Reading passage
__________

The strong points of this study are the large number of patients and the validation of the Akmese sign compared with the reference test of arthroscopy. In daily clinical practice, this simple clinical sign can be investigated to suggest the presence of an MMPRT and to guide the radiologist, and then the surgeon, in the management of these lesions.
There were some limitations to this study, primarily that the tests were subjective in nature, depending solely on the pain perception level of the patients. This could be a potential limiting factor affecting the test results. Moreover, for this study we had only 1 examiner, which may have decreased the reproducibility of the test. Future studies are planned for inter- and intraobserver evaluation of the Akmese sign. The tenderness tests were used only on patients with meniscal problems, thus giving an exclusion ratio up to 54%. However, this choice was made deliberately in order to ensure homogeneity of the cohort. The results of the Akmese sign are not known in patients with ligament injuries, especially in those with medial collateral lesions, where knee kinematics are severely affected, limiting the specificity and sensitivity of the sign. In addition, patients with knee pathologies other than medial meniscal pathologies, Kellgren-Lawrence grade ≥2, and Outerbridge grade 3 and 4 chondral lesions were excluded; these kinds of knees may show different characteristics with the Akmese sign.

__________

Provided material
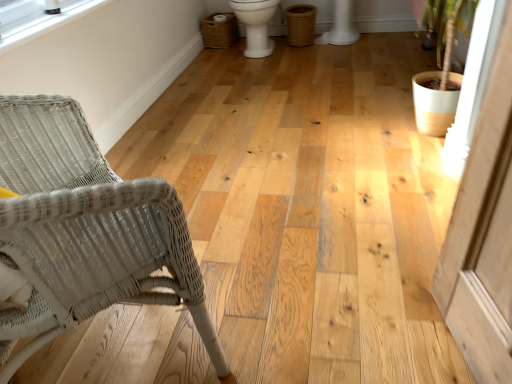
You are a GUI agent. You are given a task and a screenshot of the screen. Output one action in this format:
    pyautogui.click(x=<x>, y=<y>)
    Task: Click on the free point to the right of white wicker chair at left
    
    Given the screenshot: What is the action you would take?
    pyautogui.click(x=285, y=306)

__________

Retype, word for word, the full passage on the strengths and limitations of the Akmese sign study.

The strong points of this study are the large number of patients and the validation of the Akmese sign compared with the reference test of arthroscopy. In daily clinical practice, this simple clinical sign can be investigated to suggest the presence of an MMPRT and to guide the radiologist, and then the surgeon, in the management of these lesions.
There were some limitations to this study, primarily that the tests were subjective in nature, depending solely on the pain perception level of the patients. This could be a potential limiting factor affecting the test results. Moreover, for this study we had only 1 examiner, which may have decreased the reproducibility of the test. Future studies are planned for inter- and intraobserver evaluation of the Akmese sign. The tenderness tests were used only on patients with meniscal problems, thus giving an exclusion ratio up to 54%. However, this choice was made deliberately in order to ensure homogeneity of the cohort. The results of the Akmese sign are not known in patients with ligament injuries, especially in those with medial collateral lesions, where knee kinematics are severely affected, limiting the specificity and sensitivity of the sign. In addition, patients with knee pathologies other than medial meniscal pathologies, Kellgren-Lawrence grade ≥2, and Outerbridge grade 3 and 4 chondral lesions were excluded; these kinds of knees may show different characteristics with the Akmese sign.